Using LMC with LLMs
LMC is designed to be easily produced by Large Language Models. This guide covers how to prompt LLMs to generate well-formatted LMC output.
Basic Prompt Template
Include the LMC specification in your system prompt, then ask the model to review a document:
You are a document reviewer that uses LMC (LLM Markup Comments) format.
When reviewing documents, you will:
1. Add inline selection markers {#id}...{/id} around text needing feedback
2. Provide comments in the {== COMMENTS ==} section using {#id|TYPE} format
3. Optionally add an overall assessment in the {== SUMMARY ==} section
Comment type codes:
P=Praise, G=Grammar, S=Style, L=Logic, C=Clarity
E=Evidence, F=Formatting, T=Task, ?=Question, !=Critical
Please review the following document and provide LMC-formatted feedback:
[Document text here]Tips for Better Output
1. Include Examples
LLMs perform better with few-shot examples. Include a short example of expected LMC output in your prompt:
Example output format:
The {#1}quick brown fox{/1} jumped over the lazy dog.
{== COMMENTS ==}
{#1|P} Vivid imagery effectively captures the scene.
{== SUMMARY ==}
Overall assessment here.2. Specify Density
Tell the model how many annotations you expect:
Provide 5-10 annotations focusing on the most important issues.3. Prioritize Feedback Types
Guide the model to focus on specific areas:
Focus on:
1. Logical coherence (L type)
2. Evidence and citations (E type)
3. Grammar only for significant errors (G type)
Include at least 2 Praise (P) comments for effective writing.4. Context Matters
Provide context about the document type and expected standards:
This is a college-level argumentative essay.
Review for academic writing standards.
The assignment required: [specific requirements]Common Issues & Fixes
Overlapping Markers
If the LLM produces overlapping markers, add to your prompt:
IMPORTANT: Selection markers must not overlap. Use nested markers
like {#1}outer {#2}inner{/2} outer{/1} when needed.Missing Comment Types
If comments lack type codes, be explicit:
Every comment MUST include a type code: {#id|TYPE} Comment text
Valid types: P, G, S, L, C, E, F, T, ?, !Too Many Annotations
Enforce density limits:
Maximum 15 annotations. For recurring issues, mark only 2-3
examples and note "recurring" in the comment.Full System Prompt Example
You are an expert document reviewer using LMC format.
## LMC Format Rules
- Wrap selections: {#id}text{/id} (id = 1-3 alphanumeric chars)
- Comments: {#id|TYPE} followed by comment text
- Sections: {== COMMENTS ==} and {== SUMMARY ==}
- Types: P(Praise) G(Grammar) S(Style) L(Logic) C(Clarity)
E(Evidence) F(Format) T(Task) ?(Question) !(Critical)
## Guidelines
- 8-15 annotations for typical documents
- Balance criticism with praise (at least 20% P type)
- Be specific and actionable
- Mark recurring issues 2-3 times max, note pattern in summary
- Do not break words with markers
- Nested markers allowed for overlapping concerns
## Example Output
The {#a}thesis statement{/a} clearly establishes {#b}the central argument{/b}.
{== COMMENTS ==}
{#a|P} Strong opening that immediately engages the reader.

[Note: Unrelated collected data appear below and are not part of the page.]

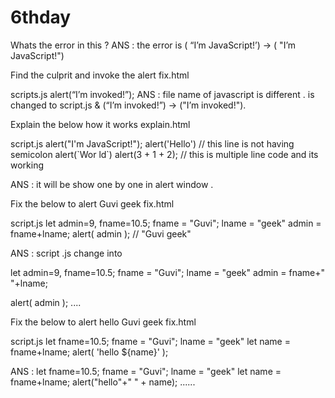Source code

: # 6thday
<!DOCTYPE html>
<html>
<body>
 <script>
 alert( “I’m JavaScript!’);
 </script>
 Whats the error in this ?
</body>
</html>
 ANS : the error is ( “I’m JavaScript!’) -> ( "I’m JavaScript!")
 
 Find the culprit and invoke the alert
fix.html
<!DOCTYPE html>
<html>
<body>
 <script src=”script.js”></script>
</body>
</html>
scripts.js
alert(“I’m invoked!”);
ANS : file name of javascript is different . is changed to script.js &  (“I’m invoked!”) -> ("I’m invoked!").


Explain the below how it works
explain.html
<!DOCTYPE html>
<html>
<body>
 <script src=”script.js”></script>
</body>
</html>
script.js
alert("I'm JavaScript!");
alert('Hello') // this line is not having semicolon
alert(`Wor
 ld`)
alert(3 +
1
+ 2); // this is multiple line code and its working

ANS : it will be show one by one in alert window .


Fix the below to alert Guvi geek
fix.html
<!DOCTYPE html>
<html>
<body>
 <script src=”script.js”></script>
</body>
</html>
script.js
let admin=9, fname=10.5; 
fname = "Guvi";
lname = "geek"
admin = fname+lname;
alert( admin ); // "Guvi geek"

ANS :   script .js change into

let admin=9, fname=10.5; 
fname = "Guvi";
lname = "geek"
admin = fname+" "+lname;

alert( admin );  ....


Fix the below to alert hello Guvi geek
fix.html
<!DOCTYPE html>
<html>
<body>
 <script src=”script.js”></script>
</body>
</html>
script.js
let fname=10.5; 
fname = "Guvi";
lname = "geek"
let name = fname+lname;
alert( 'hello ${name}' );

ANS : let fname=10.5; 
fname = "Guvi";
lname = "geek"
let name = fname+lname;
alert("hello"+" " + name); ......
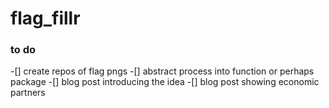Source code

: # flag_fillr

### to do 
-[] create repos of flag pngs
-[] abstract process into function or perhaps package
-[] blog post introducing the idea
-[] blog post showing economic partners
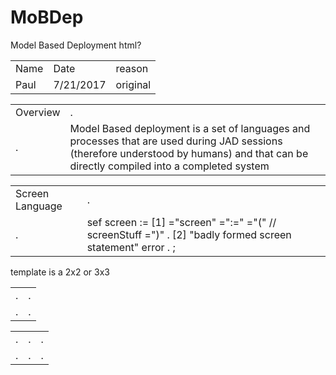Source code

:# MoBDep
Model Based Deployment
html?
<table> <!-- history -->
<tr> <td> Name </td> <td> Date </td> <td> reason </td> </tr> 
<tr> <td> Paul </td> <td> 7/21/2017 </td> <td> original </td> </tr> 
</table>
<table> <!-- overview -->
<tr> <td> Overview </td> <td> . </td> </tr> 
<tr> <td> . </td> 
<td> Model Based deployment is a set of languages and processes that are used during JAD sessions 
(therefore understood by humans) and that can be directly compiled into a completed system
</td> </tr> 
</table>
<table> <!-- screen language -->
<tr> <td> Screen Language </td> <td> . </td> </tr> 
<tr> <td> . </td> 
<td> 
sef screen :=
[1] ="screen" <name> =":=" ="(" // screenStuff =")" . 
[2] "badly formed screen statement" error .
;

</td> 
</tr> 
</table>

template is a 2x2 or 3x3
<table> <!-- 2x2 -->
<tr> <td> . </td> <td> . </td> </tr> 
<tr> <td> . </td> <td> . </td> </tr> 
</table>
<table> <!-- 3x3 -->
<tr> <td> . </td> <td> . </td> <td> . </td> </tr> 
<tr> <td> . </td> <td> . </td> <td> . </td> </tr> 
</table>
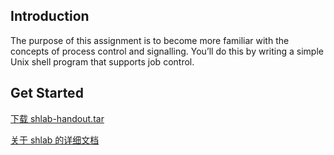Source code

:## Introduction
The purpose of this assignment is to become more familiar with the concepts of process control and signalling.
You’ll do this by writing a simple Unix shell program that supports job control.

## Get Started
[下载 shlab-handout.tar](http://csapp.cs.cmu.edu/3e/shlab-handout.tar)

[关于 shlab 的详细文档](http://csapp.cs.cmu.edu/3e/shlab.pdf)
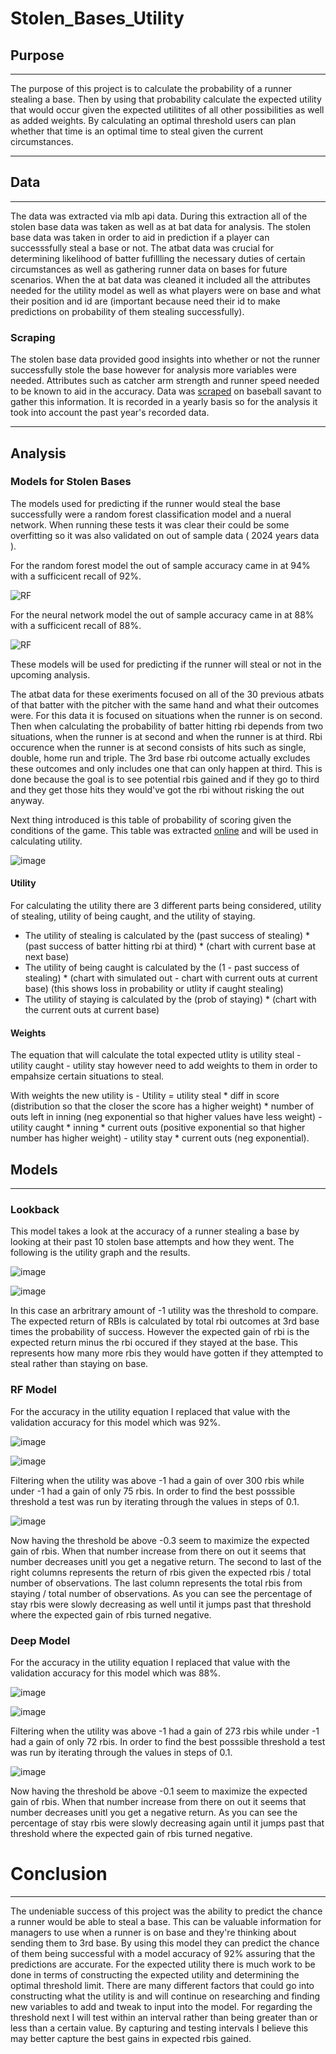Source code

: # Stolen_Bases_Utility

## Purpose
---

The purpose of this project is to calculate the probability of a runner stealing a base. Then by using that probability calculate the expected utility that would occur given the expected utilitites of all other possibilities as well as added weights. By calculating an optimal threshold users can plan whether that time is an optimal time to steal given the current circumstances.

---

## Data
---

The data was extracted via mlb api data. During this extraction all of the stolen base data was taken as well as at bat data for analysis. The stolen base data was taken in order to aid in prediction if a player can successsfully steal a base or not. The atbat data was crucial for determining likelihood of batter fufillling the necessary duties of certain circumstances as well as gathering runner data on bases for future scenarios. When the at bat data was cleaned it included all the attributes needed for the utility model as well as what players were on base and what their position and id are (important because need their id to make predictions on probability of them stealing successfully).

### Scraping

The stolen base data provided good insights into whether or not the runner successfully stole the base however for analysis more variables were needed. Attributes such as catcher arm strength and runner speed needed to be known to aid in the accuracy. Data was [scraped](https://github.com/evanbruno617/Stolen_Bases_Utility/blob/main/scraper.ipynb) on baseball savant to gather this information. It is recorded in a yearly basis so for the analysis it took into account the past year's recorded data. 

---

## Analysis

### Models for Stolen Bases

The models used for predicting if the runner would steal the base successfully were a random forest classification model and a nueral network. When running these tests it was clear their could be some overfitting so it was also validated on out of sample data ( 2024 years data ). 

For the random forest model the out of sample accuracy came in at 94% with a sufficicent recall of 92%.

![RF](https://github.com/evanbruno617/Stolen_Bases_Utility/blob/main/Photos/rf_validation_acc.png)

For the neural network model the out of sample accuracy came in at 88% with a sufficicent recall of 88%.

![RF](https://github.com/evanbruno617/Stolen_Bases_Utility/blob/main/Photos/deep_valid_acc.png)

These models will be used for predicting if the runner will steal or not in the upcoming analysis. 

The atbat data for these exeriments focused on all of the 30 previous atbats of that batter with the pitcher with the same hand and what their outcomes were. For this data it is focused on situations when the runner is on second. Then when calculating the probability of batter hitting rbi depends from two situations, when the runner is at second and when the runner is at third. Rbi occurence when the runner is at second consists of hits such as single, double, home run and triple. The 3rd base rbi outcome actually excludes these outcomes and only includes one that can only happen at third. This is done because the goal is to see potential rbis gained and if they go to third and they get those hits they would've got the rbi without risking the out anyway. 

Next thing introduced is this table of probability of scoring given the conditions of the game. This table was extracted [online](https://library.fangraphs.com/misc/re24/) and will be used in calculating utility. 

![image](https://github.com/evanbruno617/Stolen_Bases_Utility/blob/main/Photos/chart.png)

#### Utility

For calculating the utility there are 3 different parts being considered, utility of stealing, utility of being caught, and the utility of staying. 

- The utility of stealing is calculated by the (past success of stealing) * (past success of batter hitting rbi at third) * (chart with current base at next base)
- The utility of being caught is calculated by the (1 - past success of stealing) * (chart with simulated out - chart with current outs at current base) (this shows loss in probability or utlity if caught stealing)
- The utility of staying is calculated by the (prob of staying) * (chart with the current outs at current base)

#### Weights

The equation that will calculate the total expected utlity is utility steal - utility caught - utility stay however need to add weights to them in order to empahsize certain situations to steal. 

With weights the new utility is - Utility = utility steal * diff in score (distribution so that the closer the score has a higher weight) * number of outs left in inning (neg exponential so that higher values have less weight) - utility caught * inning * current outs (positive exponential so that higher number has higher weight) - utility stay * current outs (neg exponential).

## Models
---
### Lookback
This model takes a look at the accuracy of a runner stealing a base by looking at their past 10 stolen base attempts and how they went. The following is the utility graph and the results.

![image](https://github.com/evanbruno617/Stolen_Bases_Utility/blob/main/Photos/lookback_graph.png)

![image](https://github.com/evanbruno617/Stolen_Bases_Utility/blob/main/Photos/lookback_desc.png)

In this case an arbritrary amount of -1 utility was the threshold to compare. The expected return of RBIs is calculated by total rbi outcomes at 3rd base times the probability of success. However the expected gain of rbi is the expected return minus the rbi occured if they stayed at the base. This represents how many more rbis they would have gotten if they attempted to steal rather than staying on base. 

### RF Model

For the accuracy in the utility equation I replaced that value with the validation accuracy for this model which was 92%.

![image](https://github.com/evanbruno617/Stolen_Bases_Utility/blob/main/Photos/rf_graph.png)

![image](https://github.com/evanbruno617/Stolen_Bases_Utility/blob/main/Photos/rf_desc.png)

Filtering when the utility was above -1 had a gain of over 300 rbis while under -1 had a gain of only 75 rbis. In order to find the best posssible threshold a test was run by iterating through the values in steps of 0.1. 

![image](https://github.com/evanbruno617/Stolen_Bases_Utility/blob/main/Photos/threshold_rf.png)

Now having the threshold be above -0.3 seem to maximize the expected gain of rbis. When that number increase from there on out it seems that number decreases unitl you get a negative return. The second to last of the right columns represents the return of rbis given the expected rbis / total number of observations. The last column represents the total rbis from staying / total number of observations. As you can see the percentage of stay rbis were slowly decreasing as well until it jumps past that threshold where the expected gain of rbis turned negative. 

### Deep Model

For the accuracy in the utility equation I replaced that value with the validation accuracy for this model which was 88%.

![image](https://github.com/evanbruno617/Stolen_Bases_Utility/blob/main/Photos/deep_graph.png)

![image](https://github.com/evanbruno617/Stolen_Bases_Utility/blob/main/Photos/deep_desc.png)

Filtering when the utility was above -1 had a gain of 273 rbis while under -1 had a gain of only 72 rbis. In order to find the best posssible threshold a test was run by iterating through the values in steps of 0.1. 

![image](https://github.com/evanbruno617/Stolen_Bases_Utility/blob/main/Photos/threshold_deep.png)

Now having the threshold be above -0.1 seem to maximize the expected gain of rbis. When that number increase from there on out it seems that number decreases unitl you get a negative return. As you can see the percentage of stay rbis were slowly decreasing again until it jumps past that threshold where the expected gain of rbis turned negative. 

# Conclusion
---
The undeniable success of this project was the ability to predict the chance a runner would be able to steal a base. This can be valuable information for managers to use when a runner is on base and they're thinking about sending them to 3rd base. By using this model they can predict the chance of them being successful with a model accuracy of 92% assuring that the predictions are accurate. For the expected utility there is much work to be done in terms of constructing the expected utility and determining the optimal threshold limit. There are many different factors that could go into constructing what the utility is and will continue on researching and finding new variables to add and tweak to input into the model. For regarding the threshold next I will test within an interval rather than being greater than or less than a certain value. By capturing and testing intervals I believe this may better capture the best gains in expected rbis gained. 




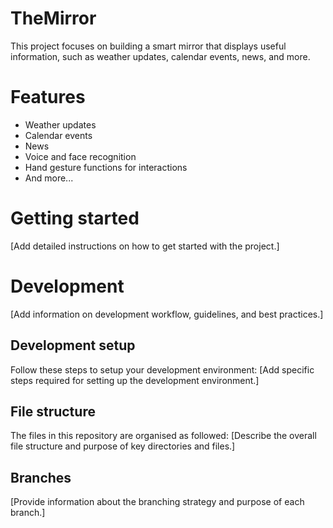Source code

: # TheMirror
This project focuses on building a smart mirror that displays useful information, such as weather updates, calendar events, news, and more. 

# Features
- Weather updates
- Calendar events
- News
- Voice and face recognition
- Hand gesture functions for interactions
- And more...

# Getting started
[Add detailed instructions on how to get started with the project.]

# Development
[Add information on development workflow, guidelines, and best practices.]

## Development setup
Follow these steps to setup your development environment:
[Add specific steps required for setting up the development environment.]

## File structure
The files in this repository are organised as followed:
[Describe the overall file structure and purpose of key directories and files.]

## Branches
[Provide information about the branching strategy and purpose of each branch.]
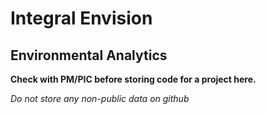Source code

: # Integral Envision
## Environmental Analytics

**Check with PM/PIC before storing code for a project here.**

_Do not store any non-public data on github_
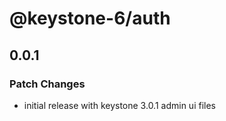 # @keystone-6/auth

## 0.0.1

### Patch Changes

- initial release with keystone 3.0.1 admin ui files

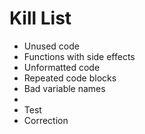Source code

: Kill List
=========
* Unused code
* Functions with side effects
* Unformatted code
* Repeated code blocks
* Bad variable names
* 
* Test
* Correction
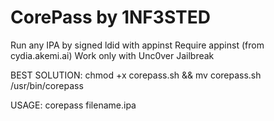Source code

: # CorePass by 1NF3STED
Run any IPA by signed ldid with appinst
Require appinst (from cydia.akemi.ai)
Work only with Unc0ver Jailbreak

BEST SOLUTION:
chmod +x corepass.sh &&
mv corepass.sh /usr/bin/corepass

USAGE:
corepass filename.ipa 

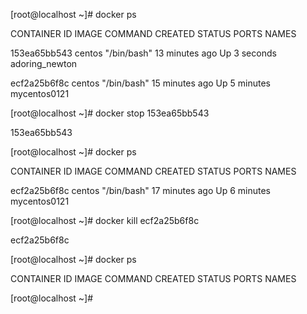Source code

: \[root@localhost ~\]\# docker ps

CONTAINER ID        IMAGE               COMMAND             CREATED             STATUS              PORTS               NAMES

153ea65bb543        centos              "/bin/bash"         13 minutes ago      Up 3 seconds                            adoring\_newton

ecf2a25b6f8c        centos              "/bin/bash"         15 minutes ago      Up 5 minutes                            mycentos0121

\[root@localhost ~\]\# docker stop 153ea65bb543

153ea65bb543

\[root@localhost ~\]\# docker ps

CONTAINER ID        IMAGE               COMMAND             CREATED             STATUS              PORTS               NAMES

ecf2a25b6f8c        centos              "/bin/bash"         17 minutes ago      Up 6 minutes                            mycentos0121

\[root@localhost ~\]\# docker kill ecf2a25b6f8c

ecf2a25b6f8c

\[root@localhost ~\]\# docker ps

CONTAINER ID        IMAGE               COMMAND             CREATED             STATUS              PORTS               NAMES

\[root@localhost ~\]\# 


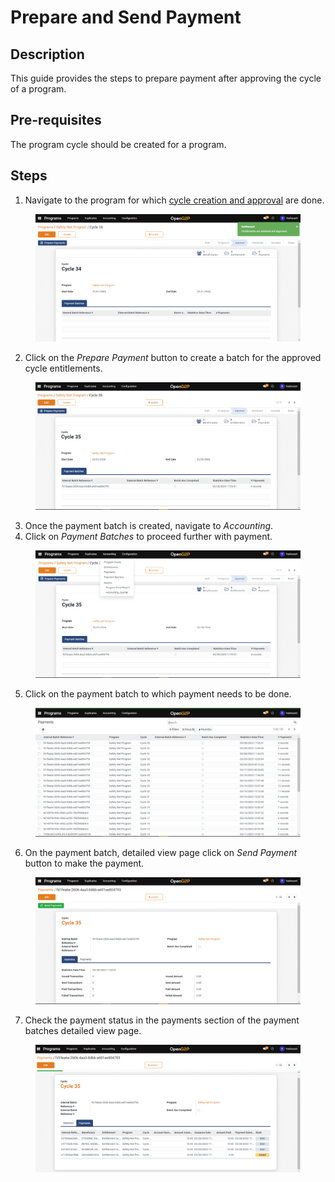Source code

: # Prepare and Send Payment

## Description

This guide provides the steps to prepare payment after approving the cycle of a program.

## Pre-requisites

The program cycle should be created for a program.

## Steps

1. Navigate to the program for which [cycle creation and approval](../../features/disbursement-cycles/user-guides/create-and-approve-disbursement-cycle.md) are done.

<figure><img src="../../../.gitbook/assets/cycle-approved.png" alt=""><figcaption></figcaption></figure>

2. Click on the _Prepare Payment_ button to create a batch for the approved cycle entitlements.

<figure><img src="../../../.gitbook/assets/cycle-payment-batch.png" alt=""><figcaption></figcaption></figure>

3. Once the payment batch is created, navigate to _Accounting_.
4. Click on _Payment Batches_ to proceed further with payment.

<figure><img src="../../../.gitbook/assets/payment-batches (1).png" alt=""><figcaption></figcaption></figure>

5. Click on the payment batch to which payment needs to be done.

<figure><img src="../../../.gitbook/assets/payment-batches-list-view-page.png" alt=""><figcaption></figcaption></figure>

6. On the payment batch, detailed view page click on _Send Payment_ button to make the payment.

<figure><img src="../../../.gitbook/assets/send-payment.png" alt=""><figcaption></figcaption></figure>

7. Check the payment status in the payments section of the payment batches detailed view page.

<figure><img src="../../../.gitbook/assets/payment-batches-detailed-view-page.png" alt=""><figcaption></figcaption></figure>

{#b|C} Consider specifying what "central argument" refers to.
{== SUMMARY ==}
Well-structured essay with clear argumentation. Focus revision on...Integration Approaches
Batch Processing
For reviewing multiple documents, use consistent prompts and parse the output programmatically using the regex patterns from the syntax reference.
Interactive Review
For real-time feedback, stream the LLM output and parse incrementally as sections are completed.
Validation
After receiving LMC output, validate that:
- All selection IDs have matching opening/closing markers
- All comments reference existing selections
- Type codes are valid
- No overlapping (non-nested) markers exist
The LMC viewer handles this validation automatically and displays any parse errors.